> [ASSIGNED TASK 1]:
Answer these questions about the Logstash thread below:
(a) Which Logstash version was in use?
(b) With what heap option was the Logstash process started?
(c) Which version does the final reply recommend upgrading to?

> [EXERCISE TEXT]:
Logstash "input" performance?

Hi,

we have one logstash instance that is monitoring several application log folders (about 10 folders).
The configuration looks like:

 input {
     file {
         codec => json {
             charset => "UTF-8"
         }
         path =>  ["/log/logfileA.log"]
         sincedb_path => "/var/logfileA.sincedb"
         start_position => beginning
     }

     file {
         codec => json {
             charset => "UTF-8"
         }
         path =>  ["/log/logfileB.log"]
         sincedb_path => "/var/logfileB.sincedb"
         start_position => beginning
     }
 ....

 }

Now we made a loadtest on the applications with millions of log entries and I could see that the logstash input seems to get slow over the time.
(the generated log files have a size of several hundreds MB)

At first all logfiles are read in fast but after a few minutes it seems to stuck on certain logfiles.
In Kibana we can see that the number of data from logfileA is still increasing, but not from logfileB. After restarting the logstash process it is fast at the beginning too, but then the same behavior occurs.

For me it seems that the input thread doesn't poll the log folders in a round robin manor.

What are your ideas to handle this?
Should we have one logstash instance for e.g. 2-3 log folders?
Or are there any other ways how can we influence the behavior?

I also played with the -w flag but that didn't solve the problem.

Each of the inputs gets their own thread.
What's the general load on the system like, how much heap did you give it, what are the outputs, how many workers did you try?

Thanks for your reply.

The general system load is ok, I think. CPU is used of course, memory is used to about 15%.
I started the logstash process with -Xmx500m - is this ok?
The LS_HEAP_SIZE isn't set explicitly - what is a good value?
The output is elasticsearch (I'm sure this is not the problem)
I tried with 1 filterworker and with 4, but there was absolutely no difference.

I also tried another setup to workaround the issue:
1 logstash process for the largest log file, and another logstash process for all other log folders.
That did solve (workaround) the problem, but it would be much nicer to have only one logstash process.

[edit] Forgot to say that we are using logstash 1.4.2

I'd upgrade to 1.5.2, there are some very good improvements there.

> [INFORMATION SUPPLIED]:

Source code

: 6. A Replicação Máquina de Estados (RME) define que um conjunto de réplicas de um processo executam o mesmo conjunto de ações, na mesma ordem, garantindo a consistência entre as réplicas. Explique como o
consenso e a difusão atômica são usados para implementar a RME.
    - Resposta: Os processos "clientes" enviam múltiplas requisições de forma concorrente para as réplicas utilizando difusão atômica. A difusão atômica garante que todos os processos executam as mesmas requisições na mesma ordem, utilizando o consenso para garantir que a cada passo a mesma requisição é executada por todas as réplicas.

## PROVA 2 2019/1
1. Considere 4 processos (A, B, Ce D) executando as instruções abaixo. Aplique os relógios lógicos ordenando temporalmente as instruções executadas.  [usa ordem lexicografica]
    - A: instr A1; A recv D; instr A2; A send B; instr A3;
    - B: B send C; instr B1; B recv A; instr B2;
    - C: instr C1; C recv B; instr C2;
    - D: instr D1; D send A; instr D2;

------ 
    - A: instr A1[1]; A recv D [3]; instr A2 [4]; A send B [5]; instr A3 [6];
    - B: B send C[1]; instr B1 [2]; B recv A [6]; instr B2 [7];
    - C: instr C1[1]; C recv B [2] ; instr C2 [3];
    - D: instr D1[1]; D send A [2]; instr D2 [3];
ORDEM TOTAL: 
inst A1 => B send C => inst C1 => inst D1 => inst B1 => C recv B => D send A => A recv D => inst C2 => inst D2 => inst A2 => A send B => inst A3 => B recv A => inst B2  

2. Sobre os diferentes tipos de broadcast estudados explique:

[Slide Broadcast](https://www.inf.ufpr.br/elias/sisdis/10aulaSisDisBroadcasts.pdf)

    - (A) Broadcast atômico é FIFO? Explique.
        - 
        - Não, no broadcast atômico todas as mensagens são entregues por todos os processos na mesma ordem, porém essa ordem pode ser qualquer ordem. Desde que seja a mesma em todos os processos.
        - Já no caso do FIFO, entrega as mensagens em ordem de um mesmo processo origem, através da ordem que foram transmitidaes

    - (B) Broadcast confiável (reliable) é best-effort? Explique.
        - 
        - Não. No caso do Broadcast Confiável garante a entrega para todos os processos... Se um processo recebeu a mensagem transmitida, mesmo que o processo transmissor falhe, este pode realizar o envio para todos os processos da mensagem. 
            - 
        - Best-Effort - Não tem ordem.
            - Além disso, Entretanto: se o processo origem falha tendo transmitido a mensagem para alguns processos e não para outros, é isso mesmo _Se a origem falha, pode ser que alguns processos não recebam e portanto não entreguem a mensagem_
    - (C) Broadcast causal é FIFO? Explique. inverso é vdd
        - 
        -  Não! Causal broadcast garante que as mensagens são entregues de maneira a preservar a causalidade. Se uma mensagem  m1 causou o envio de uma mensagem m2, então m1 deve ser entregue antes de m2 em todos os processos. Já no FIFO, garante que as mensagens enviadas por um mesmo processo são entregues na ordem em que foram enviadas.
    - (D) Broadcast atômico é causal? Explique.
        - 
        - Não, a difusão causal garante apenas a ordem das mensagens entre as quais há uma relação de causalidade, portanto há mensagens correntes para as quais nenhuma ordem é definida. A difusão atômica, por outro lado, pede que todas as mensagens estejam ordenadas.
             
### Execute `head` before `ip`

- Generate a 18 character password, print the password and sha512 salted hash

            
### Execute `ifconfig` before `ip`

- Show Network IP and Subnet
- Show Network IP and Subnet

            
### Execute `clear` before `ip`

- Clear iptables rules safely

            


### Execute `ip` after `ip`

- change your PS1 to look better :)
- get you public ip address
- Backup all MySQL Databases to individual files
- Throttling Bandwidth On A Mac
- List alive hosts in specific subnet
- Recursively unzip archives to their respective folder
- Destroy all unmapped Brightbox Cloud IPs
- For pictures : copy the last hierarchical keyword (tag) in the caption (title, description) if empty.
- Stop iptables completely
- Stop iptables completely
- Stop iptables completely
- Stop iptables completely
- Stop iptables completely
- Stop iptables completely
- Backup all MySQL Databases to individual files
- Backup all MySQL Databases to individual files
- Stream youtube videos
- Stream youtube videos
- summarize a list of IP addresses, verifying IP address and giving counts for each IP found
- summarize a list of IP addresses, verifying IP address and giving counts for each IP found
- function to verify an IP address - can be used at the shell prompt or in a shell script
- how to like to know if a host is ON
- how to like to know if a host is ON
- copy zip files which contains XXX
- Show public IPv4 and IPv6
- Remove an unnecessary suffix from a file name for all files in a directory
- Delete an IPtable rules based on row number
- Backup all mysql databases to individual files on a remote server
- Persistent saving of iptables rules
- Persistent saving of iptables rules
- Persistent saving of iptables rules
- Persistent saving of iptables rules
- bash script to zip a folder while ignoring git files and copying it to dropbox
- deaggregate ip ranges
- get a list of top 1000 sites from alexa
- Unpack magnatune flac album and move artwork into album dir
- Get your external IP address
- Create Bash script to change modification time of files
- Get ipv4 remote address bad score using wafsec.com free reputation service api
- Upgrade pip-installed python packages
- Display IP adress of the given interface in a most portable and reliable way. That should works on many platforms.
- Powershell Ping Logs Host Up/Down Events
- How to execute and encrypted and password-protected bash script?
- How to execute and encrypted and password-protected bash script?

> [ASSIGNED TASK 2]:
Please return every line in the records above that contains the word "remote".

> [TASK ANSWER 1]:
(a) 1.4.2
(b) -Xmx500m
(c) 1.5.2

> [TASK ANSWER 2]:
- Backup all mysql databases to individual files on a remote server
- Get ipv4 remote address bad score using wafsec.com free reputation service api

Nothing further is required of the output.